Devrait-on tout de même fuir les produits de soins corporels ou d'entretien ménager susceptibles d'en contenir ? Après tout, nous sommes exposés quotidiennement à plusieurs substances cancérigènes, comme l'alcool, la pollution de l'air, la fumée de cigarette, les radiations solaires...

Selon Louise Hénault-Éthier, chef de projets scientifiques à la Fondation David Suzuki, la précaution est de mise. « Souvent, ce qu'on a bien évalué, c'est la toxicité aiguë à court terme de ces substances, mais à long terme, on comprend très mal leurs conséquences pour la santé », souligne-t-elle.

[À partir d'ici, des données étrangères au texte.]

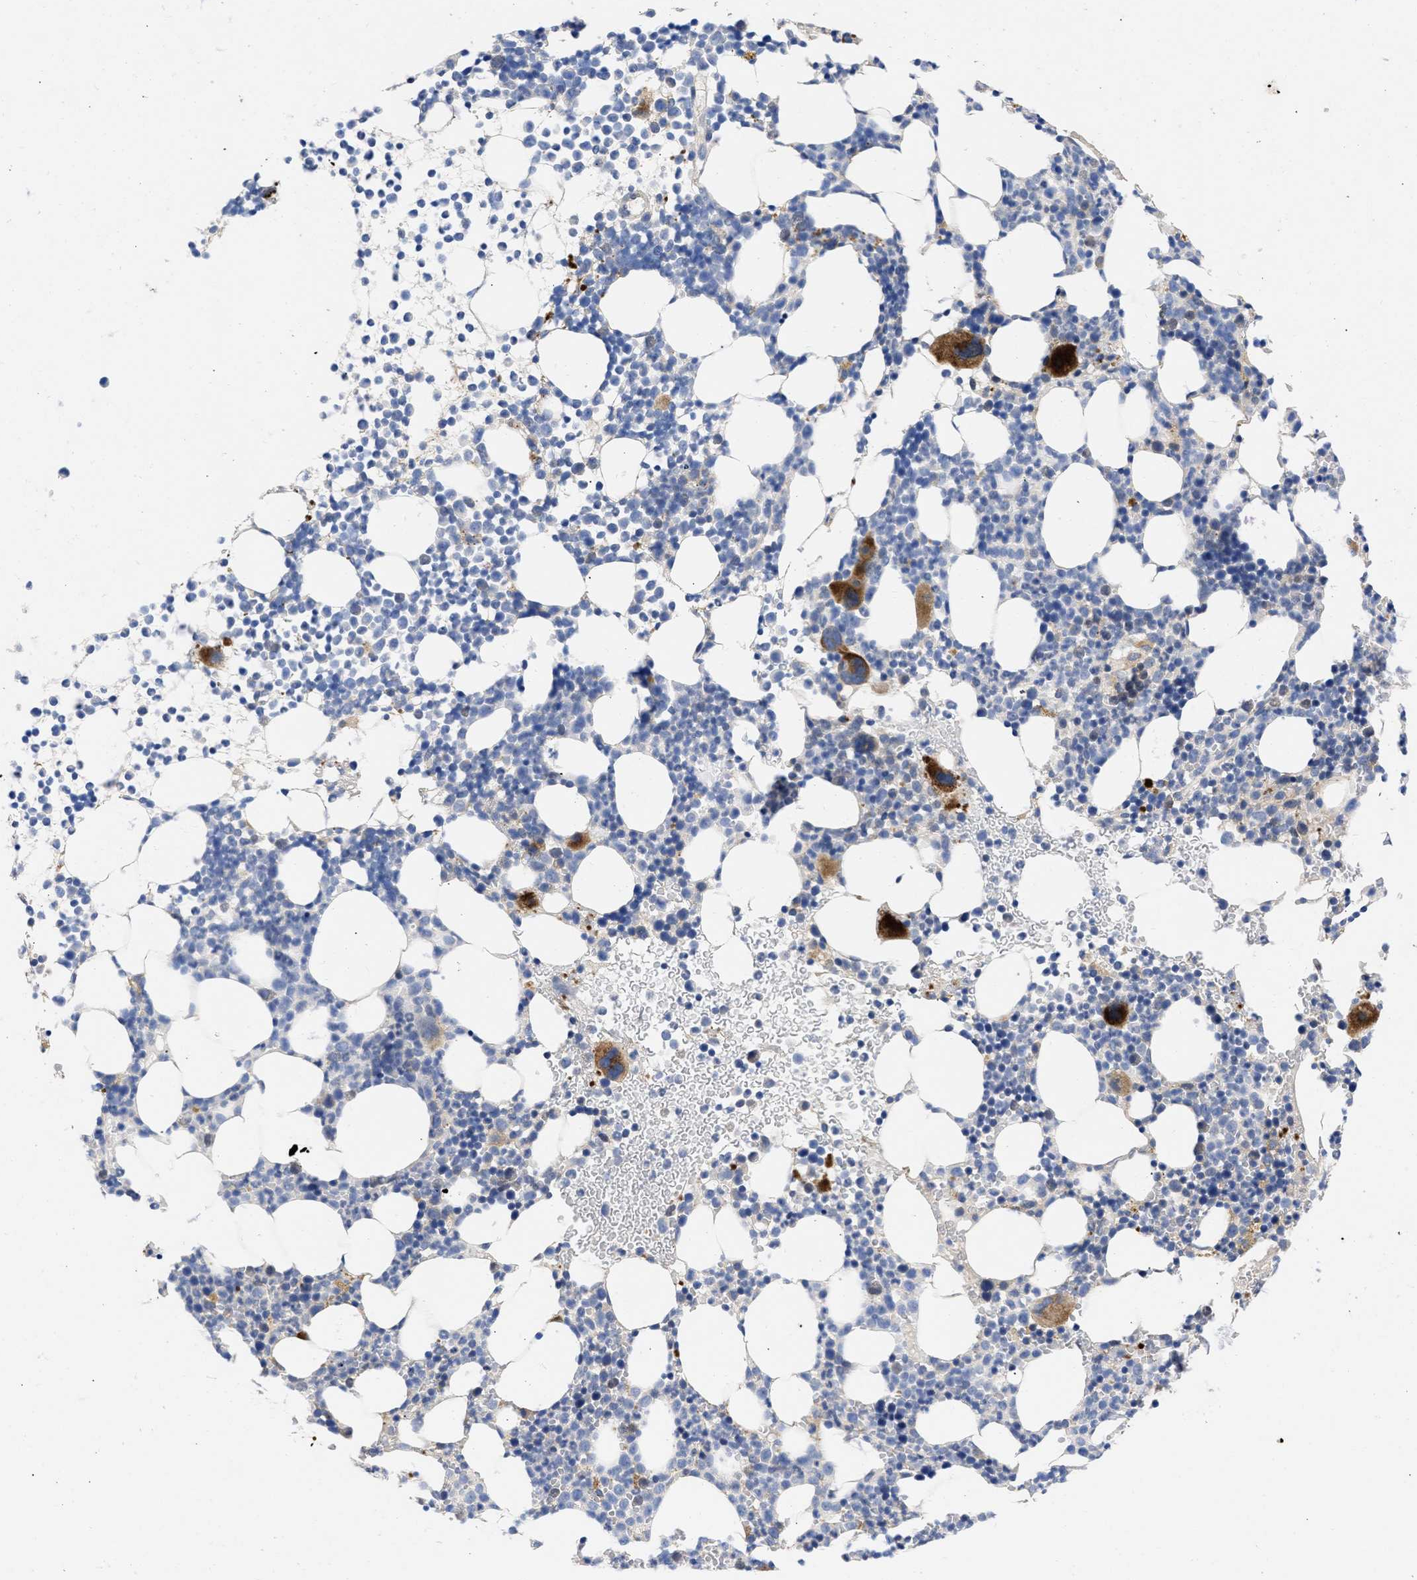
{"staining": {"intensity": "strong", "quantity": "<25%", "location": "cytoplasmic/membranous"}, "tissue": "bone marrow", "cell_type": "Hematopoietic cells", "image_type": "normal", "snomed": [{"axis": "morphology", "description": "Normal tissue, NOS"}, {"axis": "morphology", "description": "Inflammation, NOS"}, {"axis": "topography", "description": "Bone marrow"}], "caption": "Bone marrow stained for a protein (brown) demonstrates strong cytoplasmic/membranous positive expression in approximately <25% of hematopoietic cells.", "gene": "ARHGEF4", "patient": {"sex": "female", "age": 67}}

« Chaque exposition individuelle peut paraître négligeable, mais globalement, dans une journée, une semaine ou une vie, le corps est exposé à une somme importante de diverses sources, que nous serions tentés de considérer comme négligeables, mais qui, prises dans leur ensemble et en considérant les synergies potentielles, deviennent significatives », conclut Viviane Yargeau, professeure agrégée au département de génie chimique de l'Université McGill.

Réglementation

Adopté en 1977 et modifié plusieurs fois depuis, le Règlement sur les cosmétiques établit les exigences en matière de sécurité, d'étiquetage, de restriction, d'interdictions d'ingrédients et de déclaration pour les produits de soins corporels. « Santé Canada procède régulièrement à l'examen de ces ingrédients afin de s'assurer qu'ils sont sécuritaires, et il en interdit ou limite l'utilisation s'il détermine qu'ils présentent un risque pour la santé », écrit-on sur le site internet de Santé Canada, qui établit une liste de substances dont l'utilisation est interdite (environ 400) ou restreinte (82) dans les cosmétiques. Les produits d'entretien ménager, pour leur part, sont soumis au règlement sur les produits chimiques. La vente de produits jugés « très toxiques » est interdite. À l'heure actuelle, aucune obligation légale au Canada ne force les fabricants de produits nettoyants à fournir la liste complète de leurs ingrédients.